The Bank of England kept official interest rates steady for a second month running on Thursday, and said it was keeping a close eye on financial markets to see how turmoil there would hit companies and consumers.

But the BoE reiterated its main job is keeping inflation at 2 percent and noted that signs of price pressures were still elevated and the economy was running close to full tilt, even if there were some signs that consumer spending might be slowing.

It is too soon to tell how far the disruption in financial markets will impair the availability of credit to companies and households ... The MPC is monitoring closely the evolution of both credit spreads and the quantities of credit extended, it said.

The pound fell after the statement and interest rate futures rose as markets took the mention of the market turmoil, which has sent three-month interbank lending rates to 8-1/2 year highs, as a sign that policymakers would not raise interest rates again.

Economists, many of whom have been predicting another rise to 6 percent, said the statement -- the issue of which is almost unheard of accompanying a no-change decision -- still kept all options open for the MPC.
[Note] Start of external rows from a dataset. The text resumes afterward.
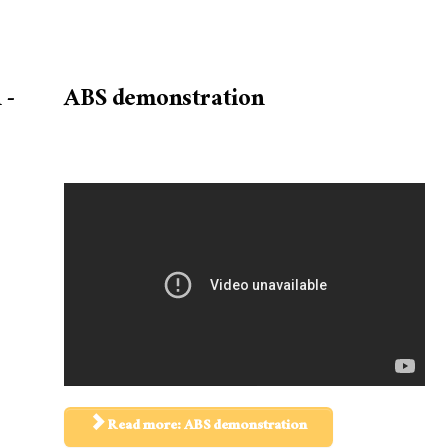
 -
ABS demonstration
Read more: ABS demonstration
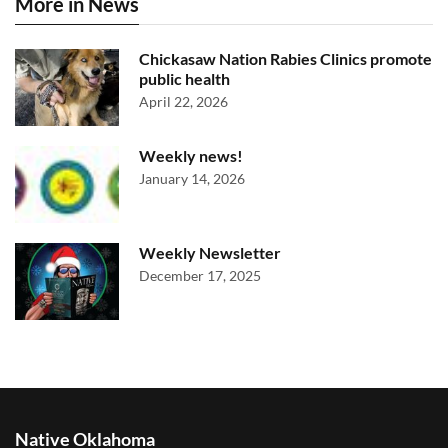
More in News
Chickasaw Nation Rabies Clinics promote
public health
April 22, 2026
Weekly news!
January 14, 2026
Weekly Newsletter
December 17, 2025
Native Oklahoma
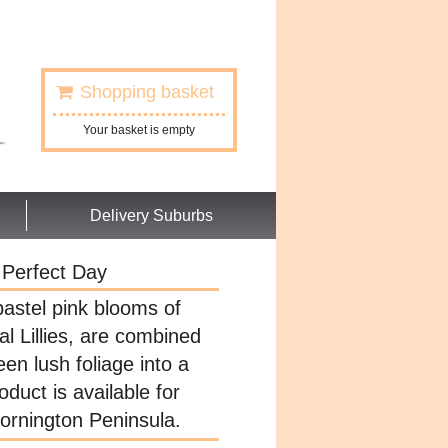
Shopping basket
Your basket is empty
Delivery Suburbs
Perfect Day
astel pink blooms of
l Lillies, are combined
een lush foliage into a
oduct is available for
Mornington Peninsula.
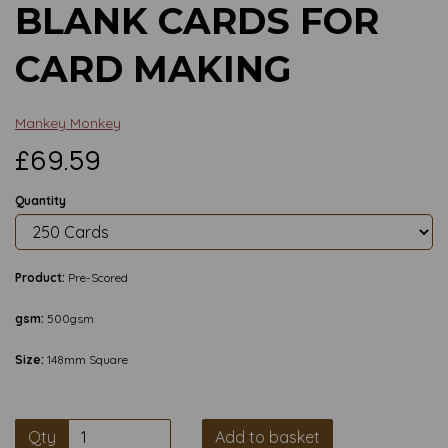
BLANK CARDS FOR
CARD MAKING
Mankey Monkey
£69.59
Quantity
Product:
Pre-Scored
gsm:
500gsm
Size:
148mm Square
Qty
Add to basket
It's a clear signal that they are not prepared to drop the tightening bias quite yet or close the door to another rate hike, said Lena Komileva, economist at Tullett Prebon.
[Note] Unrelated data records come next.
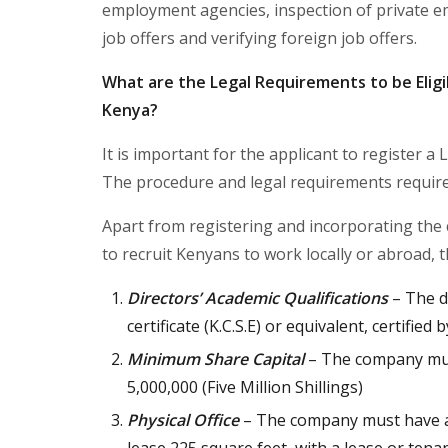
employment agencies, inspection of private e
job offers and verifying foreign job offers.
What are the Legal Requirements to be Eligi
Kenya?
It is important for the applicant to register 
The procedure and legal requirements required 
Apart from registering and incorporating the
to recruit Kenyans to work locally or abroad, t
Directors’ Academic Qualifications
– The di
certificate (K.C.S.E) or equivalent, certified
Minimum Share Capital
– The company must
5,000,000 (Five Million Shillings)
Physical Office
– The company must have a r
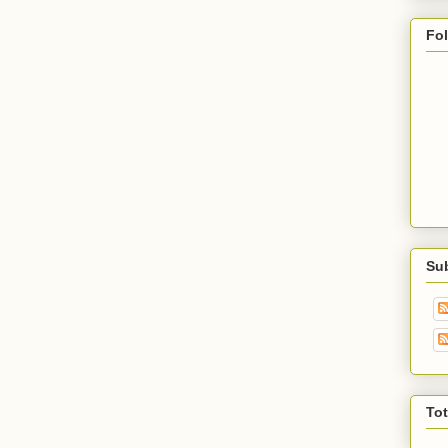
Fo
Su
To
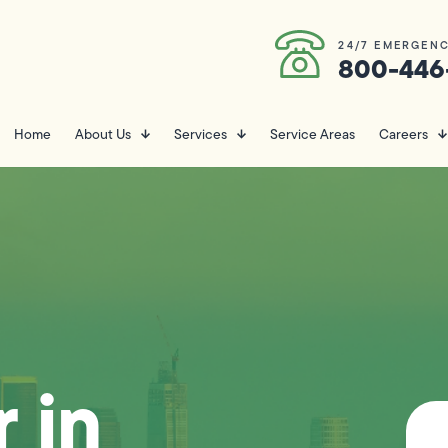
24/7 EMERGENC
800-446
Home
About Us
Services
Service Areas
Careers
 in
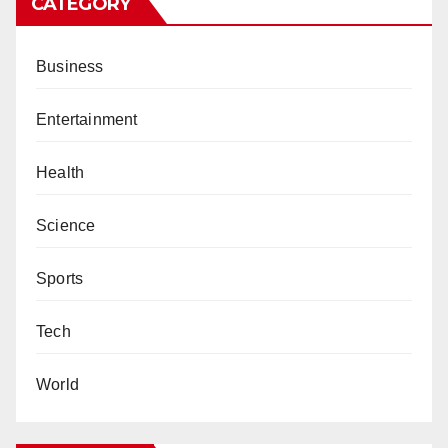
CATEGORY
Business
Entertainment
Health
Science
Sports
Tech
World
But many commentators also wondered whether the window of opportunity, or even need, for a rate hike was passing.

Monetary conditions have already tightened considerably in Britain as banks become afraid to lend to one another for fear that many could be sitting on huge losses emanating from risky investments in the U.S. subprime sector.

Other central banks around the world appear to have changed course as a result of the market trouble. In Frankfurt, the European Central Bank also held interest rates steady.

With calmer financial market conditions seemingly some way off, the Fed likely cutting rates and the Bank of Japan and ECB Bank no longer expected to hike in the final quarter, we now doubt that that the BoE will have enough confidence in the macro environment to implement one last rate rise, said James Knightley, economist at ING.